→ Work instructions: Reproduce every entry below precisely; do not include the pictures.

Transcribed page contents
━━━━━━━━━━━━━━━━

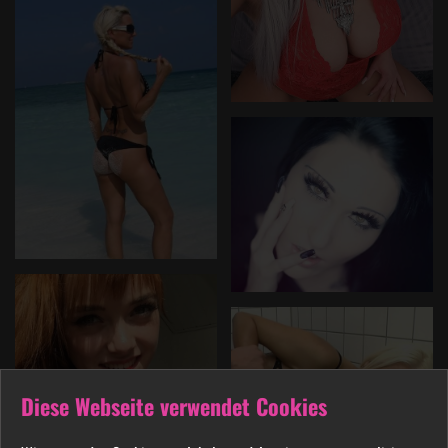
Diese Webseite verwendet Cookies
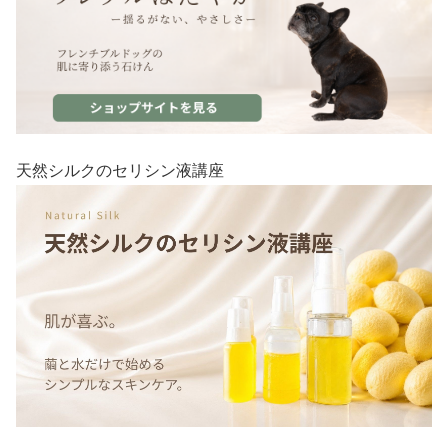
天然シルクのセリシン液講座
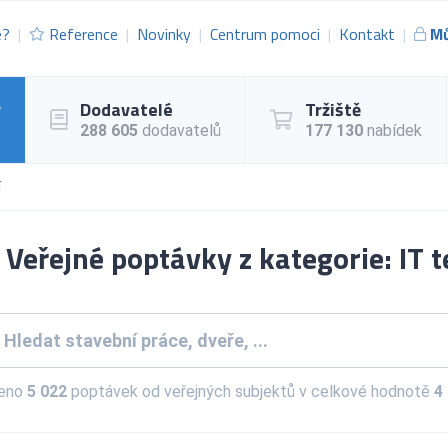
e?
Reference
Novinky
Centrum pomoci
Kontakt
Mů
y
Dodavatelé
Tržiště
288 605
dodavatelů
177 130
nabídek
í
Veřejné poptávky z kategorie: IT
zeno
5 022
poptávek od veřejných subjektů v celkové hodnotě
4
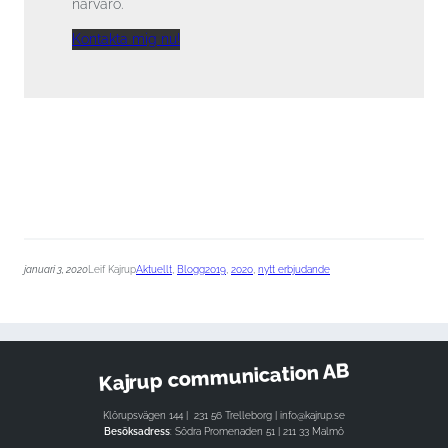
närvaro.
Kontakta mig nu!
januari 3, 2020
Leif Kajrup
Aktuellt
, 
Blogg
2019
, 
2020
, 
nytt erbjudande
Kajrup communication AB
Klörupsvägen 144 | 231 56 Trelleborg | info@kajrup.se
Besöksadress
: Södra Promenaden 51 | 211 33 Malmö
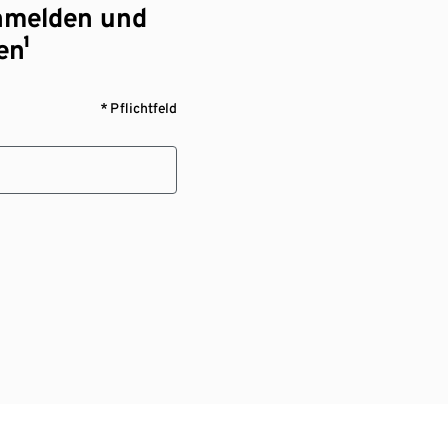
nmelden und
en¹
* Pflichtfeld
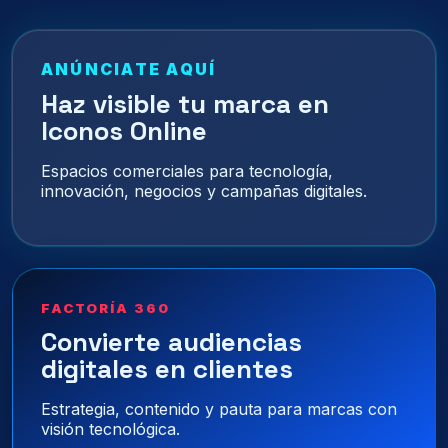
ANÚNCIATE AQUÍ
Haz visible tu marca en
Iconos Online
Espacios comerciales para tecnología,
innovación, negocios y campañas digitales.
FACTORÍA 360
Convierte audiencias
digitales en clientes
Estrategia, contenido y pauta para marcas con
visión tecnológica.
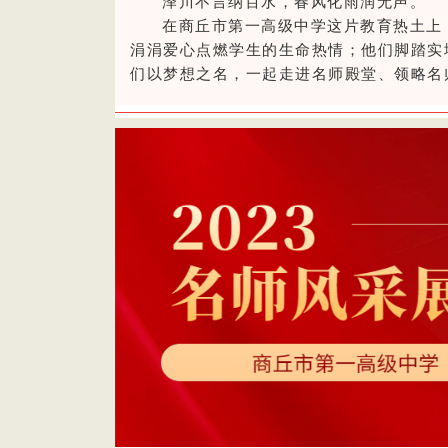
泽川不言纳百水，春风化雨润无声。
在商丘市第一高级中学这片教育热土上
涓涓爱心点燃学生的生命热情；他们脚踏实
们以梦想之名，一起走进名师殿堂、领略名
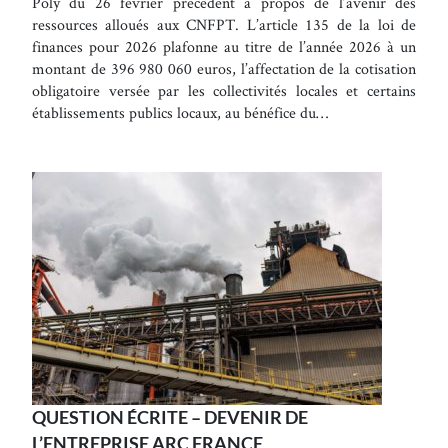
Poly du 26 février précédent à propos de l’avenir des
ressources alloués aux CNFPT. L’article 135 de la loi de
finances pour 2026 plafonne au titre de l’année 2026 à un
montant de 396 980 060 euros, l’affectation de la cotisation
obligatoire versée par les collectivités locales et certains
établissements publics locaux, au bénéfice du…
QUESTION ÉCRITE – DEVENIR DE
L’ENTREPRISE ARC FRANCE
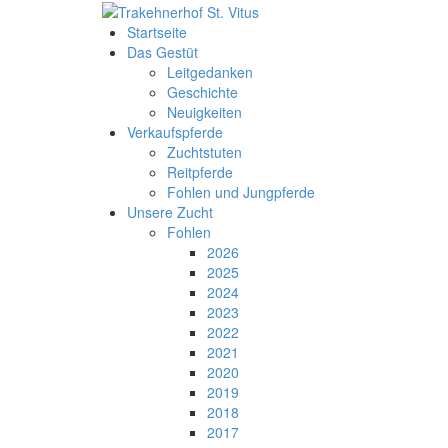
Startseite
Das Gestüt
Leitgedanken
Geschichte
Neuigkeiten
Verkaufspferde
Zuchtstuten
Reitpferde
Fohlen und Jungpferde
Unsere Zucht
Fohlen
2026
2025
2024
2023
2022
2021
2020
2019
2018
2017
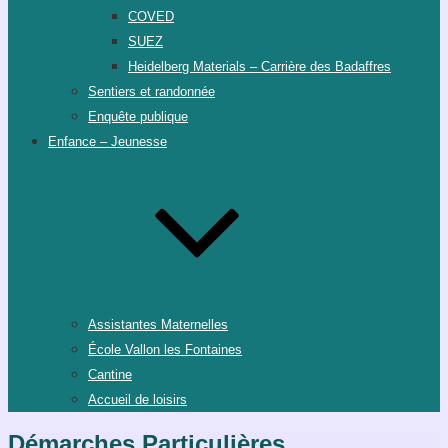
COVED
SUEZ
Heidelberg Materials – Carrière des Badaffres
Sentiers et randonnée
Enquête publique
Enfance – Jeunesse
Assistantes Maternelles
École Vallon les Fontaines
Cantine
Accueil de loisirs
Démarches Particulières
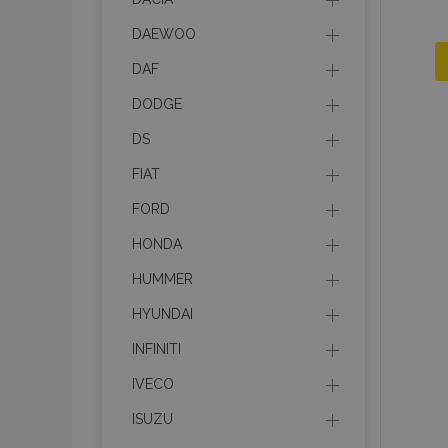
DAEWOO
DAF
DODGE
DS
FIAT
FORD
HONDA
HUMMER
HYUNDAI
INFINITI
IVECO
ISUZU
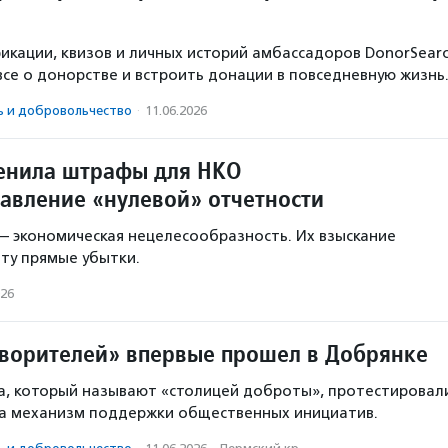
кации, квизов и личных историй амбассадоров DonorSear
все о донорстве и встроить донации в повседневную жизнь
ь и доброволь­чест­во
·
11.06.2026
енила штрафы для НКО
тавление «нулевой» отчетности
 экономическая нецелесообразность. Их взыскание
ту прямые убытки.
026
творителей» впервые прошел в Добрянке
а, который называют «столицей доброты», протестировал
на механизм поддержки общественных инициатив.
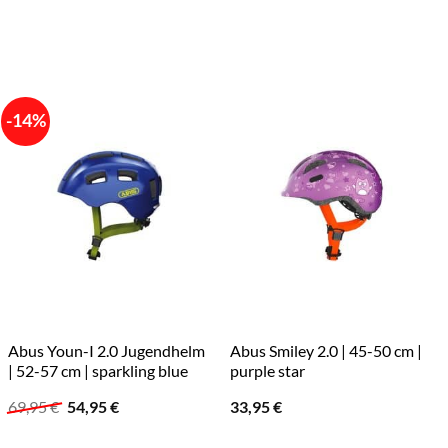
-14%
Abus Youn-I 2.0 Jugendhelm
Abus Smiley 2.0 | 45-50 cm |
| 52-57 cm | sparkling blue
purple star
Ursprünglicher
Aktueller
69,95
€
54,95
€
33,95
€
Preis
Preis
war:
ist:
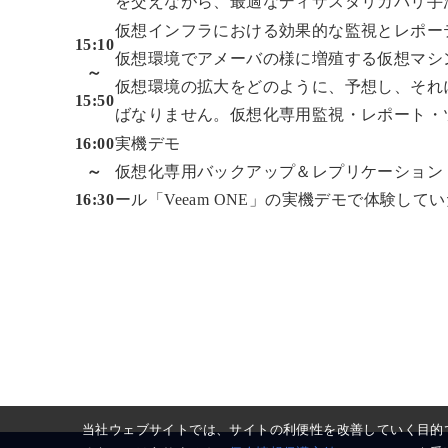
を交えながら、最適なディザスタリカバリ手
仮想インフラにおける効果的な監視とレポー
15:10
仮想環境でアメーバの様に増殖する仮想マシ
～
仮想環境の拡大をどのように、予想し、それ
15:50
ばなりません。仮想化専用監視・レポート・
16:00
実機デモ
～
仮想化専用バックアップ＆レプリケーション・ツール「
16:30
ール「Veeam ONE」の実機デモで体験して
当社ウェブサイトでは、サイトの利便性を改善していく目的で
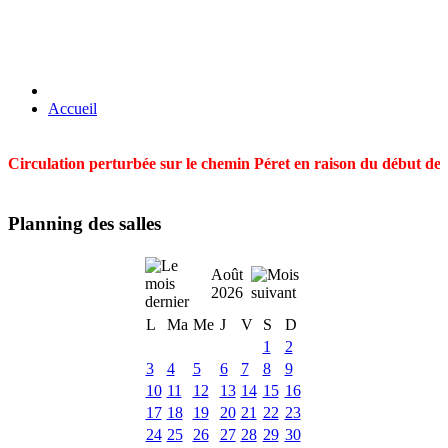
Accueil
Circulation perturbée sur le chemin Péret en raison du début des t
Planning des salles
Août
2026
L
Ma
Me
J
V
S
D
1
2
3
4
5
6
7
8
9
10
11
12
13
14
15
16
17
18
19
20
21
22
23
24
25
26
27
28
29
30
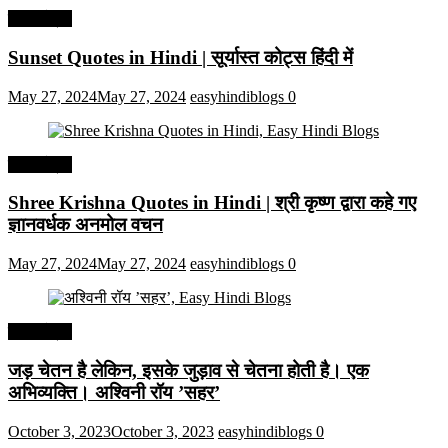
हिंदी कोट्स
Sunset Quotes in Hindi | सूर्यास्त कोट्स हिंदी में
May 27, 2024
May 27, 2024
easyhindiblogs
0
हिंदी कोट्स
Shree Krishna Quotes in Hindi | श्री कृष्ण द्वारा कहे गए
ज्ञानवर्धक अनमोल वचन
May 27, 2024
May 27, 2024
easyhindiblogs
0
हिंदी कोट्स
जड़ चेतन है लेकिन, इसके जुड़ाव से चेतना होती है। एक
अभिव्यक्ति। अश्विनी रॉय ’सहर’
October 3, 2023
October 3, 2023
easyhindiblogs
0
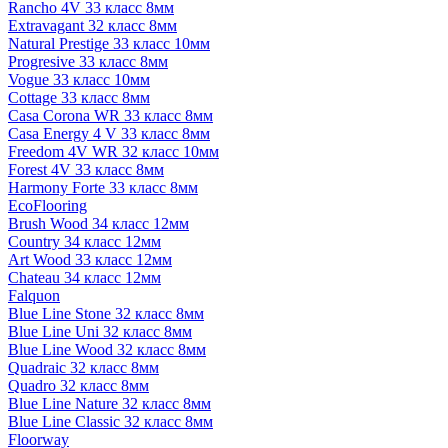
Rancho 4V 33 класс 8мм
Extravagant 32 класс 8мм
Natural Prestige 33 класс 10мм
Progresive 33 класс 8мм
Vogue 33 класс 10мм
Cottage 33 класс 8мм
Casa Corona WR 33 класс 8мм
Casa Energy 4 V 33 класс 8мм
Freedom 4V WR 32 класс 10мм
Forest 4V 33 класс 8мм
Harmony Forte 33 класс 8мм
EcoFlooring
Brush Wood 34 класс 12мм
Country 34 класс 12мм
Art Wood 33 класс 12мм
Chateau 34 класс 12мм
Falquon
Blue Line Stone 32 класс 8мм
Blue Line Uni 32 класс 8мм
Blue Line Wood 32 класс 8мм
Quadraic 32 класс 8мм
Quadro 32 класс 8мм
Blue Line Nature 32 класс 8мм
Blue Line Classic 32 класс 8мм
Floorway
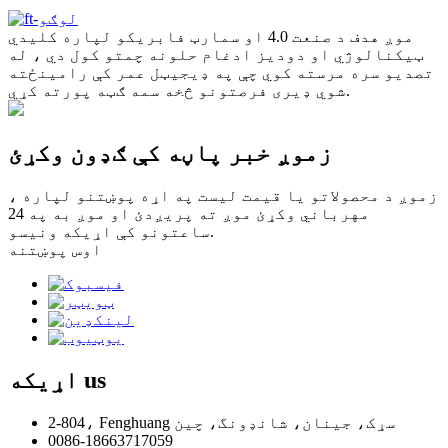
موږ هدف د صنعت 4.0 او سمارټ فابریکو لپاره کلیدي
ټیکنالوژي او دودیز ادغام حلونه چمتو کول دي ، له
تصدیو سره مرسته کوي چې په ډیجیټل عمر کې رامینځته
شوي ډیری فرصتونو څخه سمه ګټه پورته کړي.
زموږ خبر پاڼه کې ګډون وکړئ
زموږ د محصولاتو یا قیمت لیست په اړه پوښتنو لپاره ،
مهرباني وکړئ موږ ته پریږدئ او موږ به په 24
ساعتونو کې اړیکه ونیسو.
اوس پوښتنه
us
اړیکه
2-804، Fenghuang سړک، جينان، شانډونگ، چين
0086-18663717059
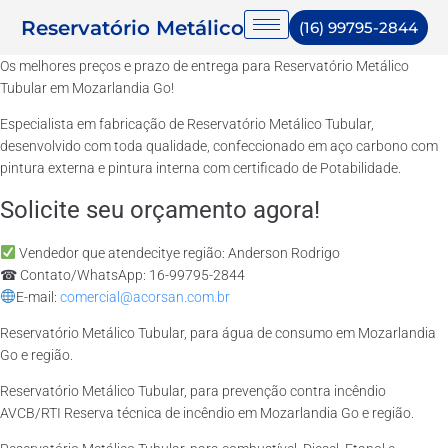
Reservatório Metálico
(16) 99795-2844
Os melhores preços e prazo de entrega para Reservatório Metálico
Tubular em Mozarlandia Go!
Especialista em fabricação de Reservatório Metálico Tubular,
desenvolvido com toda qualidade, confeccionado em aço carbono com
pintura externa e pintura interna com certificado de Potabilidade.
Solicite seu orçamento agora!
Vendedor que atendecitye região: Anderson Rodrigo
☎ Contato/WhatsApp: 16-99795-2844
E-mail:
comercial@acorsan.com.br
Reservatório Metálico Tubular, para água de consumo em Mozarlandia
Go e região.
Reservatório Metálico Tubular, para prevenção contra incêndio
AVCB/RTI Reserva técnica de incêndio em Mozarlandia Go e região.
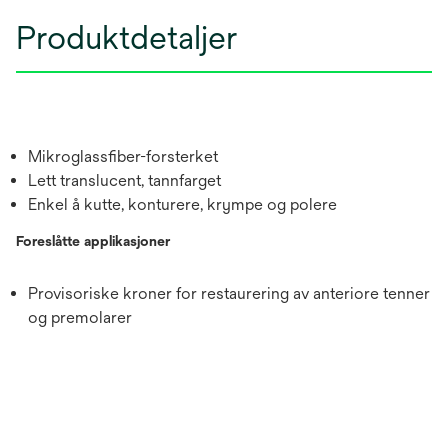
Produktdetaljer
Mikroglassfiber-forsterket
Lett translucent, tannfarget
Enkel å kutte, konturere, krympe og polere
Foreslåtte applikasjoner
Provisoriske kroner for restaurering av anteriore tenner
og premolarer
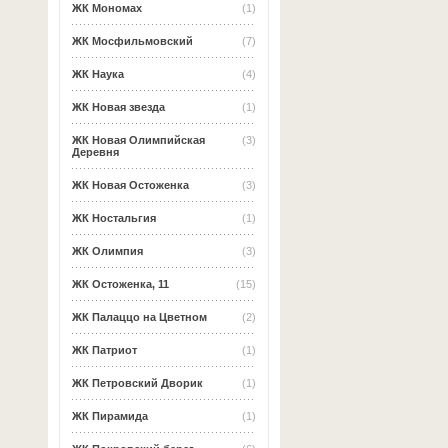
ЖК Мономах
(1)
ЖК Мосфильмовский
(7)
ЖК Наука
(4)
ЖК Новая звезда
(1)
ЖК Новая Олимпийская
(3)
Деревня
ЖК Новая Остоженка
(3)
ЖК Ностальгия
(1)
ЖК Олимпия
(3)
ЖК Остоженка, 11
(15)
ЖК Палаццо на Цветном
(2)
ЖК Патриот
(1)
ЖК Петровский Дворик
(1)
ЖК Пирамида
(1)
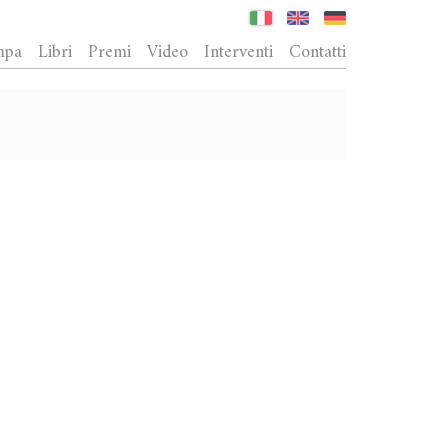
mpa
Libri
Premi
Video
Interventi
Contatti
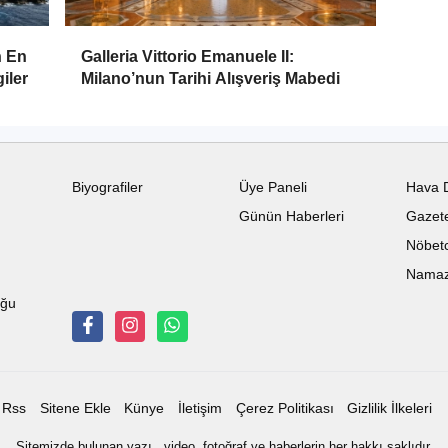
n En
Galleria Vittorio Emanuele II:
iler
Milano’nun Tarihi Alışveriş Mabedi
Biyografiler
Üye Paneli
Hava 
Günün Haberleri
Gazete
Nöbetc
Namaz 
uğu
Rss
Sitene Ekle
Künye
İletişim
Çerez Politikası
Gizlilik İlkeleri
Sitemizde bulunan yazı , video, fotoğraf ve haberlerin her hakkı saklıdır.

━━━━━━━━━━━━━━━━

→ Task result:
Diese Webseite verwendet Cookies
天然シルクのセリシン液講座
e?
Reference
Novinky
Centrum pomoci
Kontakt
Mů
y
Dodavatelé
Tržiště
288 605
dodavatelů
177 130
nabídek
í
Veřejné poptávky z kategorie: IT
zeno
5 022
poptávek od veřejných subjektů v celkové hodnotě
4
närvaro.
Kontakta mig nu!
januari 3, 2020
Leif Kajrup
Aktuellt
, 
Blogg
2019
, 
2020
, 
nytt erbjudande
Kajrup communication AB
Klörupsvägen 144 | 231 56 Trelleborg | info@kajrup.se
Besöksadress
: Södra Promenaden 51 | 211 33 Malmö
nmelden und
en¹
* Pflichtfeld
ANÚNCIATE AQUÍ
Haz visible tu marca en
Iconos Online
Espacios comerciales para tecnología,
innovación, negocios y campañas digitales.
FACTORÍA 360
Convierte audiencias
digitales en clientes
Estrategia, contenido y pauta para marcas con
visión tecnológica.
泽川不言纳百水，春风化雨润无声。
在商丘市第一高级中学这片教育热土上
涓涓爱心点燃学生的生命热情；他们脚踏实
们以梦想之名，一起走进名师殿堂、领略名
Poly du 26 février précédent à propos de l’avenir des
ressources alloués aux CNFPT. L’article 135 de la loi de
finances pour 2026 plafonne au titre de l’année 2026 à un
montant de 396 980 060 euros, l’affectation de la cotisation
obligatoire versée par les collectivités locales et certains
établissements publics locaux, au bénéfice du…
QUESTION ÉCRITE – DEVENIR DE
L’ENTREPRISE ARC FRANCE
Startseite
Das Gestüt
Leitgedanken
Geschichte
Neuigkeiten
Verkaufspferde
Zuchtstuten
Reitpferde
Fohlen und Jungpferde
Unsere Zucht
Fohlen
2026
2025
2024
2023
2022
2021
2020
2019
2018
2017
COVED
SUEZ
Heidelberg Materials – Carrière des Badaffres
Sentiers et randonnée
Enquête publique
Enfance – Jeunesse
Assistantes Maternelles
École Vallon les Fontaines
Cantine
Accueil de loisirs
Démarches Particulières
DAEWOO
DAF
DODGE
DS
FIAT
FORD
HONDA
HUMMER
HYUNDAI
INFINITI
IVECO
ISUZU
кации, квизов и личных историй амбассадоров DonorSear
все о донорстве и встроить донации в повседневную жизнь
ь и доброволь­чест­во
·
11.06.2026
енила штрафы для НКО
тавление «нулевой» отчетности
 экономическая нецелесообразность. Их взыскание
ту прямые убытки.
026
творителей» впервые прошел в Добрянке
а, который называют «столицей доброты», протестировал
на механизм поддержки общественных инициатив.
-14%
Abus Youn-I 2.0 Jugendhelm
Abus Smiley 2.0 | 45-50 cm |
| 52-57 cm | sparkling blue
purple star
Ursprünglicher
Aktueller
69,95
€
54,95
€
33,95
€
Preis
Preis
war:
ist:
を交えながら、最適なディザスタリカバリ手
仮想インフラにおける効果的な監視とレポー
15:10
仮想環境でアメーバの様に増殖する仮想マシ
～
仮想環境の拡大をどのように、予想し、それ
15:50
ばなりません。仮想化専用監視・レポート・
16:00
実機デモ
～
仮想化専用バックアップ＆レプリケーション・ツール「
16:30
ール「Veeam ONE」の実機デモで体験して
当社ウェブサイトでは、サイトの利便性を改善していく目的で
Accueil
Circulation perturbée sur le chemin Péret en raison du début des t
Planning des salles
Août
2026
L
Ma
Me
J
V
S
D
1
2
3
4
5
6
7
8
9
10
11
12
13
14
15
16
17
18
19
20
21
22
23
24
25
26
27
28
29
30
हिंदी कोट्स
Sunset Quotes in Hindi | सूर्यास्त कोट्स हिंदी में
May 27, 2024
May 27, 2024
easyhindiblogs
0
हिंदी कोट्स
Shree Krishna Quotes in Hindi | श्री कृष्ण द्वारा कहे गए
ज्ञानवर्धक अनमोल वचन
May 27, 2024
May 27, 2024
easyhindiblogs
0
हिंदी कोट्स
जड़ चेतन है लेकिन, इसके जुड़ाव से चेतना होती है। एक
अभिव्यक्ति। अश्विनी रॉय ’सहर’
October 3, 2023
October 3, 2023
easyhindiblogs
0
Rancho 4V 33 класс 8мм
Extravagant 32 класс 8мм
Natural Prestige 33 класс 10мм
Progresive 33 класс 8мм
Vogue 33 класс 10мм
Cottage 33 класс 8мм
Casa Corona WR 33 класс 8мм
Casa Energy 4 V 33 класс 8мм
Freedom 4V WR 32 класс 10мм
Forest 4V 33 класс 8мм
Harmony Forte 33 класс 8мм
EcoFlooring
Brush Wood 34 класс 12мм
Country 34 класс 12мм
Art Wood 33 класс 12мм
Chateau 34 класс 12мм
Falquon
Blue Line Stone 32 класс 8мм
Blue Line Uni 32 класс 8мм
Blue Line Wood 32 класс 8мм
Quadraic 32 класс 8мм
Quadro 32 класс 8мм
Blue Line Nature 32 класс 8мм
Blue Line Classic 32 класс 8мм
Floorway
موږ هدف د صنعت 4.0 او سمارټ فابریکو لپاره کلیدي
ټیکنالوژي او دودیز ادغام حلونه چمتو کول دي ، له
تصدیو سره مرسته کوي چې په ډیجیټل عمر کې رامینځته
شوي ډیری فرصتونو څخه سمه ګټه پورته کړي.
زموږ خبر پاڼه کې ګډون وکړئ
زموږ د محصولاتو یا قیمت لیست په اړه پوښتنو لپاره ،
مهرباني وکړئ موږ ته پریږدئ او موږ به په 24
ساعتونو کې اړیکه ونیسو.
اوس پوښتنه
us
اړیکه
2-804، Fenghuang سړک، جينان، شانډونگ، چين
0086-18663717059
Reservatório Metálico
(16) 99795-2844
Os melhores preços e prazo de entrega para Reservatório Metálico
Tubular em Mozarlandia Go!
Especialista em fabricação de Reservatório Metálico Tubular,
desenvolvido com toda qualidade, confeccionado em aço carbono com
pintura externa e pintura interna com certificado de Potabilidade.
Solicite seu orçamento agora!
Vendedor que atendecitye região: Anderson Rodrigo
☎ Contato/WhatsApp: 16-99795-2844
E-mail:
comercial@acorsan.com.br
Reservatório Metálico Tubular, para água de consumo em Mozarlandia
Go e região.
Reservatório Metálico Tubular, para prevenção contra incêndio
AVCB/RTI Reserva técnica de incêndio em Mozarlandia Go e região.
Produktdetaljer
Mikroglassfiber-forsterket
Lett translucent, tannfarget
Enkel å kutte, konturere, krympe og polere
Foreslåtte applikasjoner
Provisoriske kroner for restaurering av anteriore tenner
og premolarer
ЖК Мономах
(1)
ЖК Мосфильмовский
(7)
ЖК Наука
(4)
ЖК Новая звезда
(1)
ЖК Новая Олимпийская
(3)
Деревня
ЖК Новая Остоженка
(3)
ЖК Ностальгия
(1)
ЖК Олимпия
(3)
ЖК Остоженка, 11
(15)
ЖК Палаццо на Цветном
(2)
ЖК Патриот
(1)
ЖК Петровский Дворик
(1)
ЖК Пирамида
(1)
mpa
Libri
Premi
Video
Interventi
Contatti
n En
Galleria Vittorio Emanuele II:
iler
Milano’nun Tarihi Alışveriş Mabedi
Biyografiler
Üye Paneli
Hava 
Günün Haberleri
Gazete
Nöbetc
Namaz 
uğu
Rss
Sitene Ekle
Künye
İletişim
Çerez Politikası
Gizlilik İlkeleri
Sitemizde bulunan yazı , video, fotoğraf ve haberlerin her hakkı saklıdır.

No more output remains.